» **INSTRUÇÕES DA TAREFA**
Imprima, sem nenhuma alteração, a parte do trecho sobre energia e clima que vai de "Os avanços tecnológicos" a "distancia-se do outro.".

» **TRECHO**

+++++

Os avanços tecnológicos e o arranjo político mundial ainda são insuficientes para atender ao aumento na demanda por energia e simultaneamente reduzir as emissões de carbono
Por Rodrigo Squizato, de Roma
O mundo tem dois grandes desafios inter-relacionados à sua frente. O primeiro é reduzir as emissões de gases de efeito estufa (GEE). O segundo, garantir em 2030 uma oferta de energia 55% maior que a atual. Alcançar ambos os objetivos é uma tarefa extraordinária, no sentido literal da palavra. Principalmente porque atuam em sentidos contrários. Com as atuais fontes, tecnologias e padrões de consumo de energia, ao mesmo tempo que se alcança um, distancia-se do outro.
Como lembra o professor da USP, José Goldemberg, fornecer acesso a fontes modernas de energia “é o equivalente a tirar uma pessoa do século XIX e colocá-la no XXI”. Com essa afirmação, o professor sintetiza o dilemma descrito acima. Para conduzir a sociedade a este século, é preciso enfrentar as mudanças climáticas. O que se vê, entretanto, é um investimento bilionário da Organização para Cooperação e Desenvolvimento Econômico (OCDE) na direção contrária. Segundo a Agência Internacional de Energia (AIE), a OCDE aplica US$ 250 bilhões por ano em forma de subsídios às fontes fósseis, emissoras de gases de efeito estufa.
As contradições aumentam diante da constatação de que a economia mundial cresce, a despeito da alta do preço do petróleo, enquanto as fontes renováveis enfrentam gargalos. Para tornar mais complexo o cenário, há de se buscar um equilíbrio na delicada dependência energética entre cada nação. Embora o desafio seja global, as agendas para o enfrentamento da crise de oferta e procura de energia são locais, ditadas pelos interesses de cada país. Temas como estes estiveram no foco das discussões durante o 20º Congresso Mundial de Energia, em Roma, que reuniu mais de 3.500 participantes de 112 países, em novembro.

+++++

» **DADOS BRUTOS**

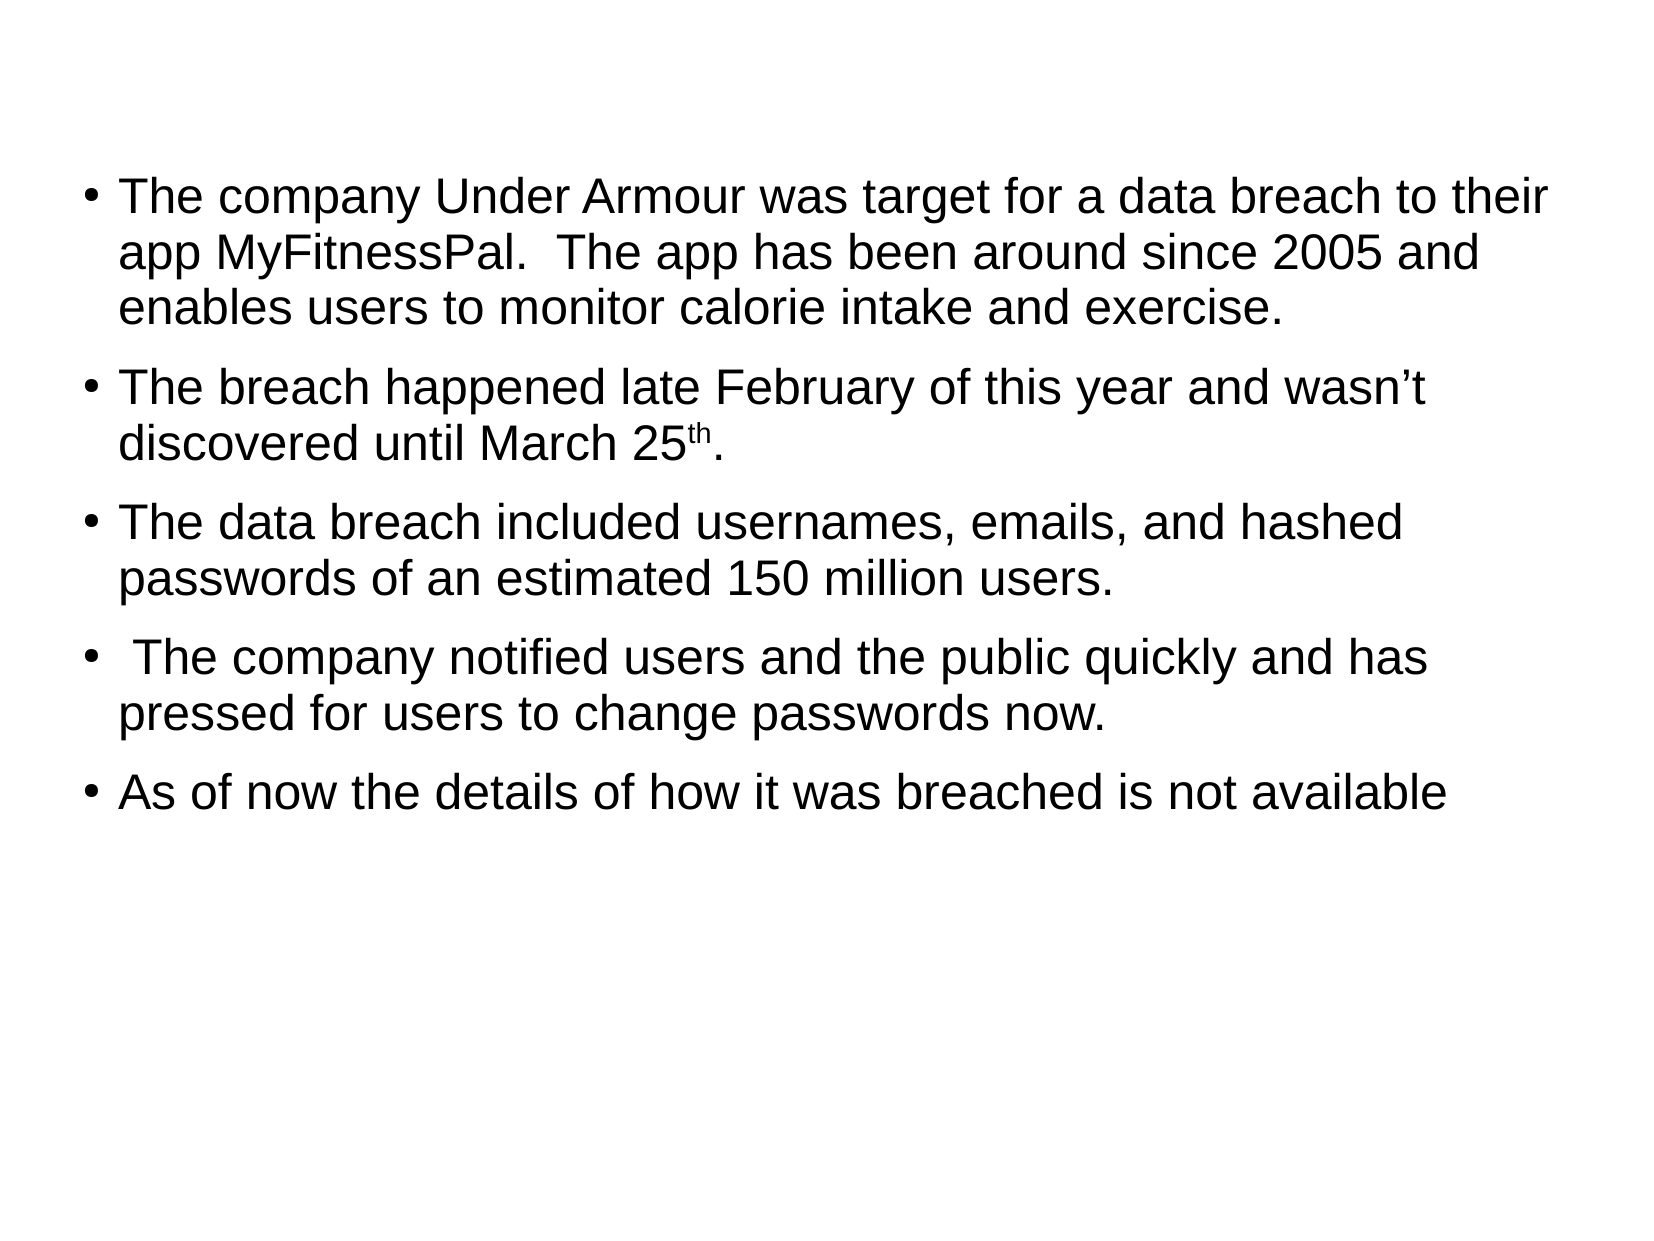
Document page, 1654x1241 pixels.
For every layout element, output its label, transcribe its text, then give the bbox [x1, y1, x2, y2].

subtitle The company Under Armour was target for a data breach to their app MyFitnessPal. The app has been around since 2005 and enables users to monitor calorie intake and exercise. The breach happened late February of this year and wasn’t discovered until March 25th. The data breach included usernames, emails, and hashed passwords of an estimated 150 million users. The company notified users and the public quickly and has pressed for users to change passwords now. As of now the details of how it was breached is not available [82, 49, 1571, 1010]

+++++

» **RESULTADO DO EXERCÍCIO**
Os avanços tecnológicos e o arranjo político mundial ainda são insuficientes para atender ao aumento na demanda por energia e simultaneamente reduzir as emissões de carbono
Por Rodrigo Squizato, de Roma
O mundo tem dois grandes desafios inter-relacionados à sua frente. O primeiro é reduzir as emissões de gases de efeito estufa (GEE). O segundo, garantir em 2030 uma oferta de energia 55% maior que a atual. Alcançar ambos os objetivos é uma tarefa extraordinária, no sentido literal da palavra. Principalmente porque atuam em sentidos contrários. Com as atuais fontes, tecnologias e padrões de consumo de energia, ao mesmo tempo que se alcança um, distancia-se do outro.